Complete and utter poetry

I'm putting my old poems on Complete and utter poetry. I've included dates, because some certainly require the indulgence usually afforded to juvenilia.

Thursday, January 20, 2005

Back in the USSR

Just finished reading vol 2 of Solzhenitsyn's Gulag Archipelago. He notes that the basis of the Labour Camp was established very early (largely inherited from Czarist Russia) and so, although it may be fashionable to blame Stalin for it all, it started before he became influential.

He also says that the labour camps became a vital part of the economy, doing work that the government couldn't afford to pay for. As a result, it was necessary to keep the camps full - so that if noone was actually commiting crimes they had to make them up (the alternative, to ameliorate conditions in the camps so that not so many died, wasn't apparently considered).

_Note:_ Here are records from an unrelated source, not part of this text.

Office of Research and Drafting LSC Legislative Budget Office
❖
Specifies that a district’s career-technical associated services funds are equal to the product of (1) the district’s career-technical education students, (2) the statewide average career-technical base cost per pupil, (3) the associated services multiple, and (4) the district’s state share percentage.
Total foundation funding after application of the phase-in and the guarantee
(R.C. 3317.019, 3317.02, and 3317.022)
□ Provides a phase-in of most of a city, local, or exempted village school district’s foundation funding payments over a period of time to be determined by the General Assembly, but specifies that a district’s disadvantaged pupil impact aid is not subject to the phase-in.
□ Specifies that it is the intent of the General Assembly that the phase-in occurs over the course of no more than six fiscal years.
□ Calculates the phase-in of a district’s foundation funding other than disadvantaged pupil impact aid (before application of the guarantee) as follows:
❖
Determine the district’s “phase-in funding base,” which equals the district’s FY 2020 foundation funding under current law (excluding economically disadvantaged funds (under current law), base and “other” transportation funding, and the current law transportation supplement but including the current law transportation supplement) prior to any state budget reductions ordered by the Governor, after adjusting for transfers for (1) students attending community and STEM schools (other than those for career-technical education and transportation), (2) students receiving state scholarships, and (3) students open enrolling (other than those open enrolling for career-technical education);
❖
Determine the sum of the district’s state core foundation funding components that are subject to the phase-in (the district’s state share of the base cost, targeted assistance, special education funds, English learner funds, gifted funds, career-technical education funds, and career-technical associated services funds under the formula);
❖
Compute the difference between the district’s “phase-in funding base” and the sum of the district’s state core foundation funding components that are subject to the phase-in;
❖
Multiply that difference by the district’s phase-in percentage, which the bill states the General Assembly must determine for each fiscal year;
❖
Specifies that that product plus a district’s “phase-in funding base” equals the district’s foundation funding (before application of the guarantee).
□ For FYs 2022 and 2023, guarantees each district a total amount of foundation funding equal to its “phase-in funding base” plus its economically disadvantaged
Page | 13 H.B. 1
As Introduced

He explains why it was that Communist Russia was always short of stuff (razor blades, toilet paper, bread). Each camp and prisoner was given a "work norm" of output for the year that they should reach (so many trees felled, etc.); failure to fufil the norm would lead to loss of rations, for everybody. I'm not sure whether the norms were theoretically realsitic or not, but certainly given extreme wether and the poor health of workers, they certainly were often unachievable. This left the camp bureacracy with a dilemma: tell the truth, and get less food, or lie. So they lied, and claimed to have met the norm.

The workers responsible for sending the timber down to the sawmills were left in a similar situation: either accept a smaller consigment of timber as being complete, or starve. So they said they got the timber and sent it on.

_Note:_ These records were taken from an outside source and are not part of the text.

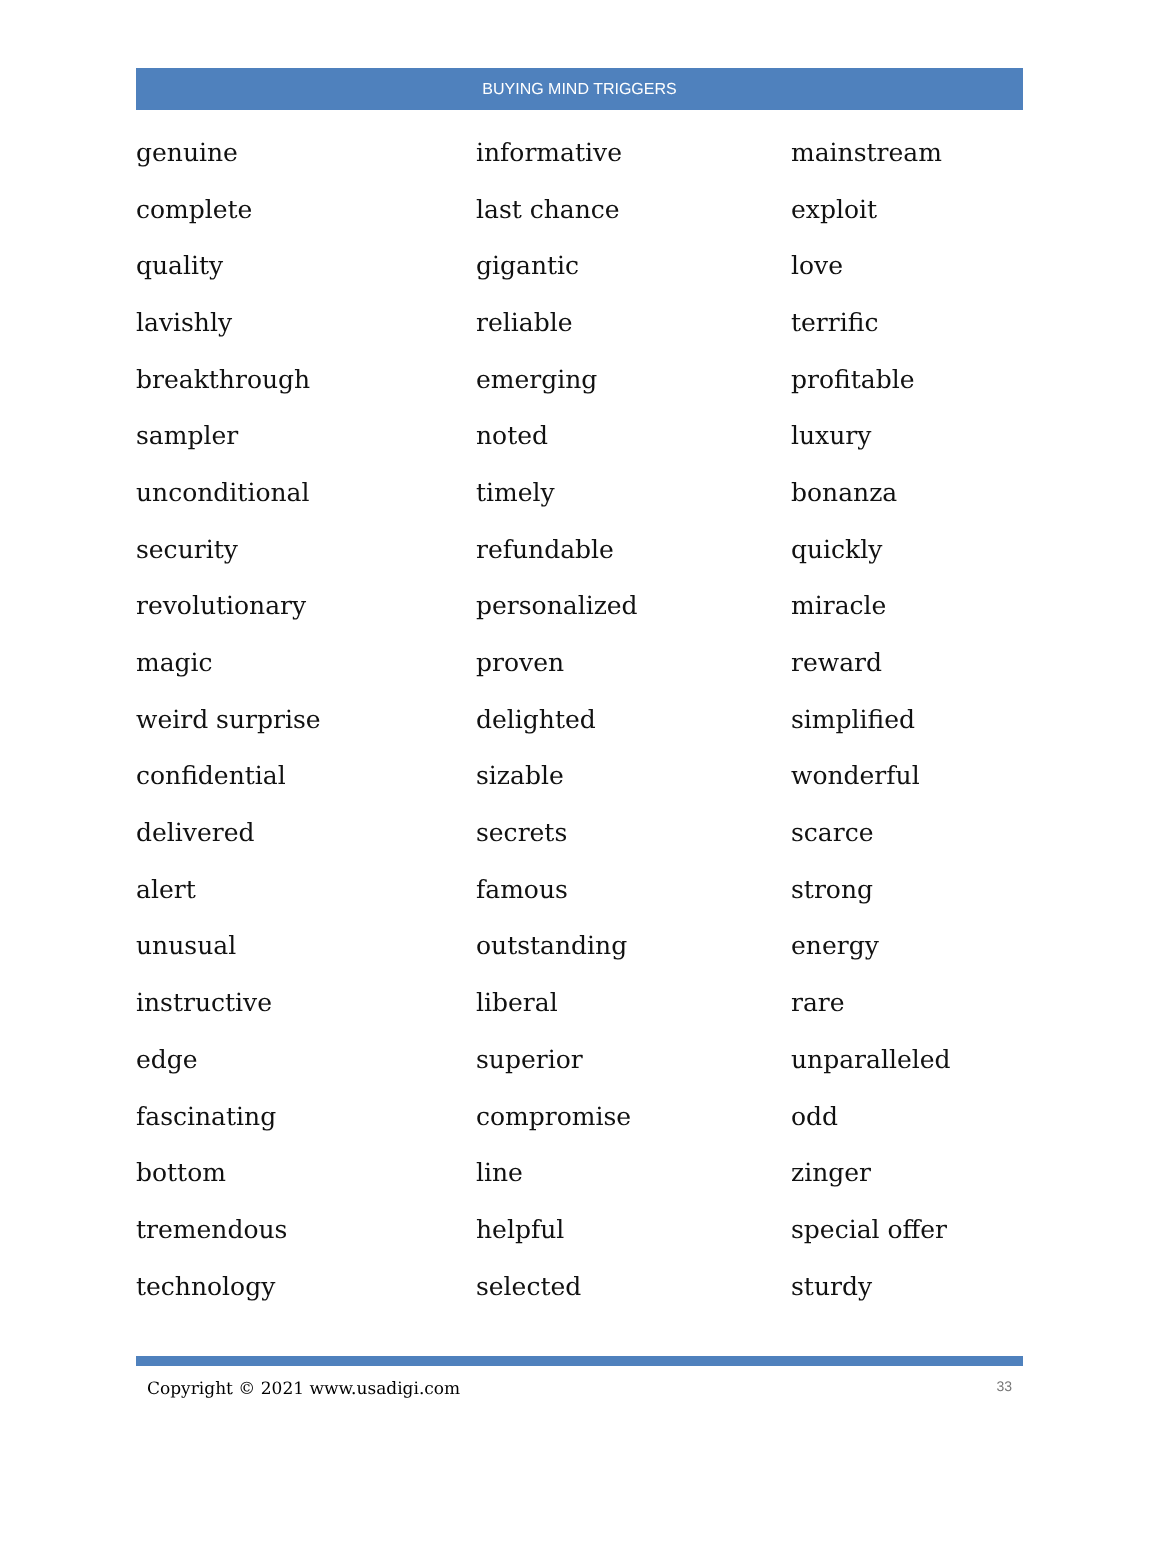BUYING MIND TRIGGERS
| genuine | informative | mainstream |
| complete | last chance | exploit |
| quality | gigantic | love |
| lavishly | reliable | terrific |
| breakthrough | emerging | profitable |
| sampler | noted | luxury |
| unconditional | timely | bonanza |
| security | refundable | quickly |
| revolutionary | personalized | miracle |
| magic | proven | reward |
| weird surprise | delighted | simplified |
| confidential | sizable | wonderful |
| delivered | secrets | scarce |
| alert | famous | strong |
| unusual | outstanding | energy |
| instructive | liberal | rare |
| edge | superior | unparalleled |
| fascinating | compromise | odd |
| bottom | line | zinger |
| tremendous | helpful | special offer |
| technology | selected | sturdy |
Copyright © 2021 www.usadigi.com 33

The saw mill was in a quandary: how could they fulfill their norm for the various wood products if they didn't recieve enough raw timber? Well, they could say that they had recieved it and cut it up and sent it on...

So this fictitious timber worked its way through the economy. The norms were met, the 5 Year Plan's targets were achieved, but there was no wood.

Strangest of all, it turned out that some timber had been felled but never shipped. Because the norm had already been met (on paper), nobody actually wanted real wood and the work it would entail. So the real wood was left to rot, while shops were empty of furniture.